Der Umsatz von Porsche stieg 2021 um 15 Prozent auf 33 Milliarden Euro, das operative Ergebnis legte um 27 Prozent zu auf 5,3 Milliarden Euro. Unterm Strich steigerte der Sportwagenhersteller seinen Gewinn von 3,2 Milliarden Euro im Vorjahr auf nun 4 Milliarden Euro.
Renditeziel wegen Ukraine-Krieg dieses Jahr fraglich
Die operative Umsatzrendite lag im vergangenen Jahr bei 16 Prozent. Grundsätzlich sieht die Konzernstrategie eine langfristige operative Umsatzrendite von mindestens 15 Prozent vor. An diesem Ziel will Porsche grundsätzlich auch festhalten. Ob es allerdings in 2022 gelingen wird, diese Messlatte erneut zu erreichen, bleibt angesichts der aktuellen geopolitischen Herausforderungen fraglich.
Vieles wird wohl davon abhängen, ob und wann sich die Lage beruhigt und die Konfliktparteien an den Verhandlungstisch zurückkehren.

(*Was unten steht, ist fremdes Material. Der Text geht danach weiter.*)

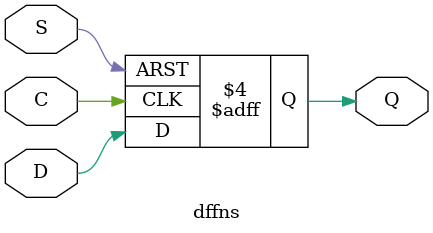
<source format=v>
(* abc9_box, lib_whitebox *)
module adder_lut4(
   output lut4_out,
   (* abc9_carry *)
   output cout,
   input [0:3] in,
   (* abc9_carry *)
   input cin
);
    parameter [0:15] LUT=0;
    parameter IN2_IS_CIN = 0;

    wire [0:3] li = (IN2_IS_CIN) ? {in[0], in[1], cin, in[3]} : {in[0], in[1], in[2], in[3]};

    // Output function
    wire [0:7] s1 = li[0] ?
        {LUT[0], LUT[2], LUT[4], LUT[6], LUT[8], LUT[10], LUT[12], LUT[14]}:
        {LUT[1], LUT[3], LUT[5], LUT[7], LUT[9], LUT[11], LUT[13], LUT[15]};

    wire [0:3] s2 = li[1] ? {s1[0], s1[2], s1[4], s1[6]} : 
                            {s1[1], s1[3], s1[5], s1[7]};

    wire [0:1] s3 = li[2] ? {s2[0], s2[2]} : {s2[1], s2[3]};

    assign lut4_out = li[3] ? s3[0] : s3[1];
    
    // Carry out function
    assign cout = (s2[2]) ? cin : s2[3];
endmodule

(* abc9_lut=1, lib_whitebox *)
module frac_lut4(
   input [0:3] in,
   output [0:1] lut2_out,
   output lut4_out
);
    parameter [0:15] LUT = 0;
    
    // Effective LUT input
    wire [0:3] li = in;

    // Output function
    wire [0:7] s1 = li[0] ?
        {LUT[0], LUT[2], LUT[4], LUT[6], LUT[8], LUT[10], LUT[12], LUT[14]}:
        {LUT[1], LUT[3], LUT[5], LUT[7], LUT[9], LUT[11], LUT[13], LUT[15]};

    wire [0:3] s2 = li[1] ? {s1[0], s1[2], s1[4], s1[6]} : 
                            {s1[1], s1[3], s1[5], s1[7]};

    wire [0:1] s3 = li[2] ? {s2[0], s2[2]} : {s2[1], s2[3]};

    assign lut2_out[0] = s2[2];
    assign lut2_out[1] = s2[3];

    assign  lut4_out = li[3] ? s3[0] : s3[1];

endmodule

(* abc9_flop, lib_whitebox *)
module scff(
    output reg Q,
    input D,
    input clk
);
    parameter [0:0] INIT = 1'b0;
    initial Q = INIT;

    always @(posedge clk)
        Q <= D;
endmodule

(* abc9_flop, lib_whitebox *)
module dff(
    output reg Q,
    input D,
    (* clkbuf_sink *)
    input C
);
    parameter [0:0] INIT = 1'b0;
    initial Q = INIT;

    always @(posedge C)
            Q <= D;
endmodule

(* abc9_flop, lib_whitebox *)
module dffr(
    output reg Q,
    input D,
    (* clkbuf_sink *)
    input C,
    input R
);
    parameter [0:0] INIT = 1'b0;
    initial Q = INIT;

    always @(posedge C or negedge R)
        if (!R)
            Q <= 1'b0;
        else 
            Q <= D;
endmodule

(* abc9_flop, lib_whitebox *)
module sh_dff(
    output reg Q,
    input D,
    (* clkbuf_sink *)
    input C
);
    parameter [0:0] INIT = 1'b0;
    initial Q = INIT;

    always @(posedge C)
            Q <= D;
endmodule

(* abc9_flop, lib_whitebox *)
module dffs(
    output reg Q,
    input D,
    (* clkbuf_sink *)
    input C,
    input S
);
    parameter [0:0] INIT = 1'b0;
    initial Q = INIT;

    always @(posedge C or negedge S)
        if (!S)
            Q <= 1'b1;
        else
            Q <= D;
endmodule

(* abc9_flop, lib_whitebox *)
module dffn(
    output reg Q,
    input D,
    (* clkbuf_sink *)
    input C
);
    parameter [0:0] INIT = 1'b0;
    initial Q = INIT;

    always @(negedge C)
            Q <= D;
endmodule

(* abc9_flop, lib_whitebox *)
module dffnr(
    output reg Q,
    input D,
    (* clkbuf_sink *)
    input C,
    input R
);
    parameter [0:0] INIT = 1'b0;
    initial Q = INIT;

    always @(negedge C or negedge R)
        if (!R)
            Q <= 1'b0;
        else 
            Q <= D;
endmodule

(* abc9_flop, lib_whitebox *)
module dffns(
    output reg Q,
    input D,
    (* clkbuf_sink *)
    input C,
    input S
);
    parameter [0:0] INIT = 1'b0;
    initial Q = INIT;

    always @(negedge C or negedge S)
        if (!S)
            Q <= 1'b1;
        else
            Q <= D;
endmodule

</source>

Dennoch gibt man sich zuversichtlich bei Porsche und kündigte an, die Kostenstruktur im Blick zu haben, um das Ergebnis trotz aller Widrigkeiten abstützen zu können.

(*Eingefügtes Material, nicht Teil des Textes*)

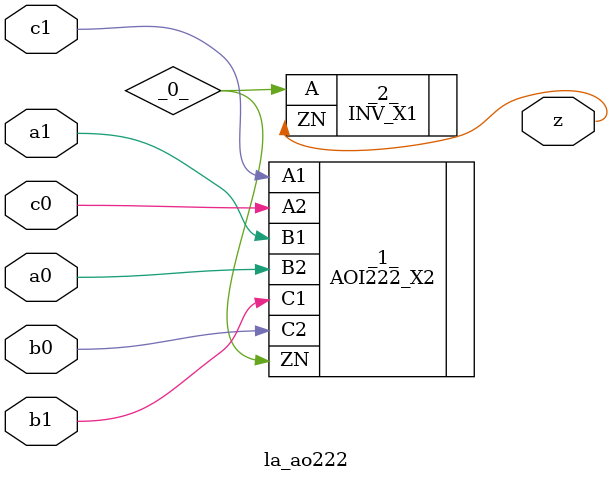
<source format=v>

/* Generated by Yosys 0.44 (git sha1 80ba43d26, g++ 11.4.0-1ubuntu1~22.04 -fPIC -O3) */

(* top =  1  *)
(* src = "inputs/la_ao222.v:10.1-24.10" *)
module la_ao222 (
    a0,
    a1,
    b0,
    b1,
    c0,
    c1,
    z
);
  wire _0_;
  (* src = "inputs/la_ao222.v:13.12-13.14" *)
  input a0;
  wire a0;
  (* src = "inputs/la_ao222.v:14.12-14.14" *)
  input a1;
  wire a1;
  (* src = "inputs/la_ao222.v:15.12-15.14" *)
  input b0;
  wire b0;
  (* src = "inputs/la_ao222.v:16.12-16.14" *)
  input b1;
  wire b1;
  (* src = "inputs/la_ao222.v:17.12-17.14" *)
  input c0;
  wire c0;
  (* src = "inputs/la_ao222.v:18.12-18.14" *)
  input c1;
  wire c1;
  (* src = "inputs/la_ao222.v:19.12-19.13" *)
  output z;
  wire z;
  AOI222_X2 _1_ (
      .A1(c1),
      .A2(c0),
      .B1(a1),
      .B2(a0),
      .C1(b1),
      .C2(b0),
      .ZN(_0_)
  );
  INV_X1 _2_ (
      .A (_0_),
      .ZN(z)
  );
endmodule

</source>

Geschäft brummt auch bei Audi und VW
Auch bei Audi lief es gut im vergangenen Jahr. Der Premiumhersteller aus Ingolstadt verdoppelte 2021 seinen Gewinn auf 5,55 Milliarden Euro. Beim Umsatz stand ein Plus von 6 Prozent auf gut 53 Milliarden Euro. Damit belief sich die operative Rendite auf 10,5 Prozent.
Bei seinen volumenstarken Marken fokussierte sich Volkswagen angesichts der Chipkrise auf die Fertigstellung besonders margenträchtiger Modelle und konnte dadurch trotz rückläufiger Verkaufszahlen gute Ergebnisse erzielen. Der operative Gewinn der Kernmarke VW belief sich auf 2,5 Milliarden Euro – fünfmal soviel wie im Vorjahr 2020, das ganz im Zeichen der Corona-Pandemie stand und massiv auf die Bilanz gedrückt hatte. Der Umsatz kletterte um 5 Milliarden auf nun 76,1 Milliarden Euro – bei gleichzeitig rückläufigem Absatz von 2,8 auf nur noch 2,7 Millionen Fahrzeuge.

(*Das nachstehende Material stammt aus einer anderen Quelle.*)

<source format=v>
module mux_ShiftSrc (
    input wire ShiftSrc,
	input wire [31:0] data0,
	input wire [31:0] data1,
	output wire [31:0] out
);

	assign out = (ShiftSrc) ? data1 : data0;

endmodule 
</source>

Analysten mit Kaufempfehlungen und Kurszielkürzungen
Für den Gesamtkonzern wiesen die Wolfsburger einen Gewinnanstieg um etwa 75 Prozent auf 15,4 Milliarden Euro aus. Der Umsatz kletterte um gut 12 Prozent auf etwas mehr als 250 Milliarden Euro. Weltweit wurden 8,9 Millionen Fahrzeuge aus dem Konglomerat verkauft – ein Rückgang um 4,5 Prozent gegenüber dem pandemiebelasteten Vorjahr.
Anleger und Analysten reagierten insgesamt mit gemischten Gefühlen auf die Volkswagen-Bilanz. Das Gros der Analysten rät nach wie vor zum Kauf der im Dax gelisteten VW Vorzugsaktie, zum Teil wurden in den jüngsten Studien aber die Kursziele gesenkt, so etwa bei der Credit Suisse, die nach 225 nun nur noch von 205 Euro ausgeht, oder auch bei der US-Großbank Goldman Sachs, die das Kursziel für die VW Aktie von 238 auf 224 Euro reduzierte. Mit 310 Euro das derzeit höchste Kursziel weist die kanadische RBC aus, die zudem ebenfalls ihre Kaufempfehlung bekräftigte.
Zuletzt war die VW Vorzugsaktie für rund 155 Euro zu haben. Seit Jahresbeginn verbucht der Kurs damit einen Verlust von rund 15 Prozent.